Todo lo contrario sucedía en cambio con Silvina y Talía, que eran dos chicas muy bonitas, sí, pero que cada vez que su papá las miraba devenían en realmente preciosas, ante la atónita mirada de los mellizos, que tontos no eran, la verdad, porque esa misma noche de la primera cita en casa de don Jaime Grau, mientras regresaban a la calle de la Amargura, e, incluso, a escondidas uno del otro, le posaron una intensa mirada a todo lo largo y ancho, y, muy en especial, al sector en que quedaba su casa, con la vana y vaga ilusión de un rápido y genuino contagio, de alguna partícula de belleza contraída en la casa de la Magdalena Vieja, a fuerza de observar esas retinas posadas sobre el mundo, llegando a la metalizada conclusión, totalmente equivocada, por supuesto, de que algo, una ñizca, aunque sea, de salpicadura Rothschild, tenía que haber en aquel asunto de los ojos Grau Henstridge, sus retinas, y sus miradas.
– Es que esos cojudos miran con ojos que han visto al barón Rothschild, Arturo.
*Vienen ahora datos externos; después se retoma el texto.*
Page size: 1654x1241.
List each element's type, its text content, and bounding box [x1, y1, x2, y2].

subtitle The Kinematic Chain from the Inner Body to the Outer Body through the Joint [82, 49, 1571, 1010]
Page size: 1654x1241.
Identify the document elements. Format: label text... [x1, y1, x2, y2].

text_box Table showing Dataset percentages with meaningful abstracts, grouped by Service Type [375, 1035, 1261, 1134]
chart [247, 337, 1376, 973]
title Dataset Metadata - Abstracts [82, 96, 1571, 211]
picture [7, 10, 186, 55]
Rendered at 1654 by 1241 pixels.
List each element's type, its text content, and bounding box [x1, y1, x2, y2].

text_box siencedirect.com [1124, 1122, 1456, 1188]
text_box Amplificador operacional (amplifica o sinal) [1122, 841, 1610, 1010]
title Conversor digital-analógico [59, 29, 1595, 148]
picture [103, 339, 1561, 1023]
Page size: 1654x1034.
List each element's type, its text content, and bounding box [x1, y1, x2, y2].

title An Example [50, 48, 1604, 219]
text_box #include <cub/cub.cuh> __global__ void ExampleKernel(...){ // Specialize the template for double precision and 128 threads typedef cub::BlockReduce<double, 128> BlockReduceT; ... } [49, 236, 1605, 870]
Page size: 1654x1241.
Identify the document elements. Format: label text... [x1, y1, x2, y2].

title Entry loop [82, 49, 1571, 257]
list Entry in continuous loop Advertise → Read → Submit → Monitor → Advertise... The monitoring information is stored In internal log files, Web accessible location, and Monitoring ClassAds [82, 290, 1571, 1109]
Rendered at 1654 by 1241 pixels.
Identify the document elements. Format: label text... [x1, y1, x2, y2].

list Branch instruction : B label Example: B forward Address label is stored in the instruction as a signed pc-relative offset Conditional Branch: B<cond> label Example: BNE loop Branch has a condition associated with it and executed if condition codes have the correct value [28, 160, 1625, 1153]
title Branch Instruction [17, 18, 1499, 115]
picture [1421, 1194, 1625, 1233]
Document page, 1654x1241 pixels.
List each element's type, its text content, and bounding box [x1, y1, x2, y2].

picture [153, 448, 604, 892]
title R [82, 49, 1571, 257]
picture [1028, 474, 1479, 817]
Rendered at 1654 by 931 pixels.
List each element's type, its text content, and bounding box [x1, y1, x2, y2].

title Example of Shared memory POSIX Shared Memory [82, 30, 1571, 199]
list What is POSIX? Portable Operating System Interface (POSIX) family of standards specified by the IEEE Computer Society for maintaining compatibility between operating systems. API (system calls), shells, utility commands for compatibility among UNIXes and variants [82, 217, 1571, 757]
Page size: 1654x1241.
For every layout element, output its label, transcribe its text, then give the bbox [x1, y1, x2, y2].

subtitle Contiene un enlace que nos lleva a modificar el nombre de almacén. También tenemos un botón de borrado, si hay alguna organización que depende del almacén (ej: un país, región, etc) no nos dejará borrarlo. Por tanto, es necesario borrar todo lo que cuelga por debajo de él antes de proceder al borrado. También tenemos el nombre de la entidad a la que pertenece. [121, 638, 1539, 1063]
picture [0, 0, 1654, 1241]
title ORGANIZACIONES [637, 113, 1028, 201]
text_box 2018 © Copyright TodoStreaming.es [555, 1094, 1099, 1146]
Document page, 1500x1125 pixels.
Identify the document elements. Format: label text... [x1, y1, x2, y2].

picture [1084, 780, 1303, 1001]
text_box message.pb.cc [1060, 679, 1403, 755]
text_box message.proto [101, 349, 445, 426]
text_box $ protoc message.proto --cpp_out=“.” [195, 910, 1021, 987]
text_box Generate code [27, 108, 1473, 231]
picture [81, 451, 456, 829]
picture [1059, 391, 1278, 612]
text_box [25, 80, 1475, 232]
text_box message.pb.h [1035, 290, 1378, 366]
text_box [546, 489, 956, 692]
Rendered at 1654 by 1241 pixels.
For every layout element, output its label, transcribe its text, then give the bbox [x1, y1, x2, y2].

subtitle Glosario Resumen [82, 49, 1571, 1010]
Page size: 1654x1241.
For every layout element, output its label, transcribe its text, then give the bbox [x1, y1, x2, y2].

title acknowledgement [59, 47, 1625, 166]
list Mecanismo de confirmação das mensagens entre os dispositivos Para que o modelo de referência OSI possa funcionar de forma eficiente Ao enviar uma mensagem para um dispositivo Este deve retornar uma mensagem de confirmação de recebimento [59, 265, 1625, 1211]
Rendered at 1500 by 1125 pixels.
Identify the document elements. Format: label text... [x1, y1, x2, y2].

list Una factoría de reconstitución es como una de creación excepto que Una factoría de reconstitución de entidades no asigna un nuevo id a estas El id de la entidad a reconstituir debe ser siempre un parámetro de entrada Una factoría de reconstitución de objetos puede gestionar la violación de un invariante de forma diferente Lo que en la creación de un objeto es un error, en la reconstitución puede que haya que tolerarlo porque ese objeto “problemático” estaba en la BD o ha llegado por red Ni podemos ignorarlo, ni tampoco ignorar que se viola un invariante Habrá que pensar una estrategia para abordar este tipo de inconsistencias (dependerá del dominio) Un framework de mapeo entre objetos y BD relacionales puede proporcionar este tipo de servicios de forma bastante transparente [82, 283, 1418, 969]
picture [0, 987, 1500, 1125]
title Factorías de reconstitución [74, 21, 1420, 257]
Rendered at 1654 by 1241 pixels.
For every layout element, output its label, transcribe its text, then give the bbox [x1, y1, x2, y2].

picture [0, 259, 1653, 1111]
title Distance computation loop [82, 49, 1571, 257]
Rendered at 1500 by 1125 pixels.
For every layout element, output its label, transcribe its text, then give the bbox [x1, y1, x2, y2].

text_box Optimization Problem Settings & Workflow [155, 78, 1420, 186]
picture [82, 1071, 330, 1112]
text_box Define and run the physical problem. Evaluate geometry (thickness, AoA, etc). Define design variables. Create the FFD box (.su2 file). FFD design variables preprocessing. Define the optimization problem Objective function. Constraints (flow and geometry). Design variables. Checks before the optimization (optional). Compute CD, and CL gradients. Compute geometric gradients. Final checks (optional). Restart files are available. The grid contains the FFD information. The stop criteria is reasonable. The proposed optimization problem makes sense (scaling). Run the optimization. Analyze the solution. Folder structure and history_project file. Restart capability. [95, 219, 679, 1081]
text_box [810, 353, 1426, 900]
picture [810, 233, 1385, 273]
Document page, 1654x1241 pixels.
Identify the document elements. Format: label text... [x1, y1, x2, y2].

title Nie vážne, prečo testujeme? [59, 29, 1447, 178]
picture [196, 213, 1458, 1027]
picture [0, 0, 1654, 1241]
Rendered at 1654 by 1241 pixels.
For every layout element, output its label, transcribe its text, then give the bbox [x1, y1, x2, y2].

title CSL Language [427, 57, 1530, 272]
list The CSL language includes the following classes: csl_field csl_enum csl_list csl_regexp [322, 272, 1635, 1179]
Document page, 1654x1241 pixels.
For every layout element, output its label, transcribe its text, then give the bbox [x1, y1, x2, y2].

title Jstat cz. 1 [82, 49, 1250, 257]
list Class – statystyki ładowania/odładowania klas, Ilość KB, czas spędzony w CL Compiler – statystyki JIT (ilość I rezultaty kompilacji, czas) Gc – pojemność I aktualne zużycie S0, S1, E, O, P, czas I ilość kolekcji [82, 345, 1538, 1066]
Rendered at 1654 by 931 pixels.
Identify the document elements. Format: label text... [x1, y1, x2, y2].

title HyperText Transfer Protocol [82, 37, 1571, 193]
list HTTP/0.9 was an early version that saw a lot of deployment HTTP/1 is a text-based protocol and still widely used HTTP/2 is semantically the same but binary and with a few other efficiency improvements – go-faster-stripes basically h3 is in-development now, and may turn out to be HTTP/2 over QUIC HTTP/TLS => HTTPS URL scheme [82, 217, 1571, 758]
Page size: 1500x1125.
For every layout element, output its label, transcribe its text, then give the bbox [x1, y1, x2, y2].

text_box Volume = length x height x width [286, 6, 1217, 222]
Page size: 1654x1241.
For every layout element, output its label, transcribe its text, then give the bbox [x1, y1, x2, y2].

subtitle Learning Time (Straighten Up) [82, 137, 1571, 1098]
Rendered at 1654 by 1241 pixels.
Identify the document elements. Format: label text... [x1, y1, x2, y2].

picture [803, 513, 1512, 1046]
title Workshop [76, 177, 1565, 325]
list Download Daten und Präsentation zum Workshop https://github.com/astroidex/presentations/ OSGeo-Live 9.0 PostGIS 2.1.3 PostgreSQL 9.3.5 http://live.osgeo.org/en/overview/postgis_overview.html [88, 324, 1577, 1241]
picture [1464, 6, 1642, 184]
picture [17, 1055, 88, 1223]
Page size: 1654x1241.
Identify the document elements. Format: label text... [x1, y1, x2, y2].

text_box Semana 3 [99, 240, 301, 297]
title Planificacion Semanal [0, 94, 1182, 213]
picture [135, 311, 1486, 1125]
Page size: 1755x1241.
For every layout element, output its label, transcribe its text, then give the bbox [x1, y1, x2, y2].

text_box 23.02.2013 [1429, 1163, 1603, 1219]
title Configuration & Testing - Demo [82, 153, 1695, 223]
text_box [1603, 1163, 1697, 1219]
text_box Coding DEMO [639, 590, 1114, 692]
– No me cabe la menor duda, Raúl.
Pues Dios y el almirante Grau, sin duda alguna, castigaron a los mellizos, por andar pensando en tanto bien terrenal y ninguno espiritual, ya que el tiempo hizo que Silvina y Talía heredaran lo Grau de don Jaime y lo Henstridge de doña Olga, pero, aunque Arturo y Raúl llegaron a ser amigos genuinos de aquellas muchachas, jamás una mirada de nadie los retinizó de manera alguna, salvo, claro está, la de las chicas Vélez Sarsfield, tan amigas de ellas, que, año tras año, las invitaron siempre a Europa, y que, bueno, sí, y a regañadientes, aceptaron que en el fondo los mellizos eran excelentes estudiantes y que podían llegar a convertirse en grandes médicos, con lo cual dejaron de mirarlos y tratarlos como a un par de cretinos, mas no por efecto de retina alguna, sino porque eran amigas de Silvina y Talía y nosotras somos sumamente respetuosas del parecer de cada cual, y allá nuestras amigas y esos cretinos, finalmente, aunque de mis labios jamás saldrá la palabra cre, Mary, ni de los míos tampoco, Susy…
– Pero si el único cretino en ese trío es Carlitos Alegre -soltó Melanie, sentadita ahí en su sofá gigantesco y de pésimo humor por el asunto aquel de su menstruación ignorada.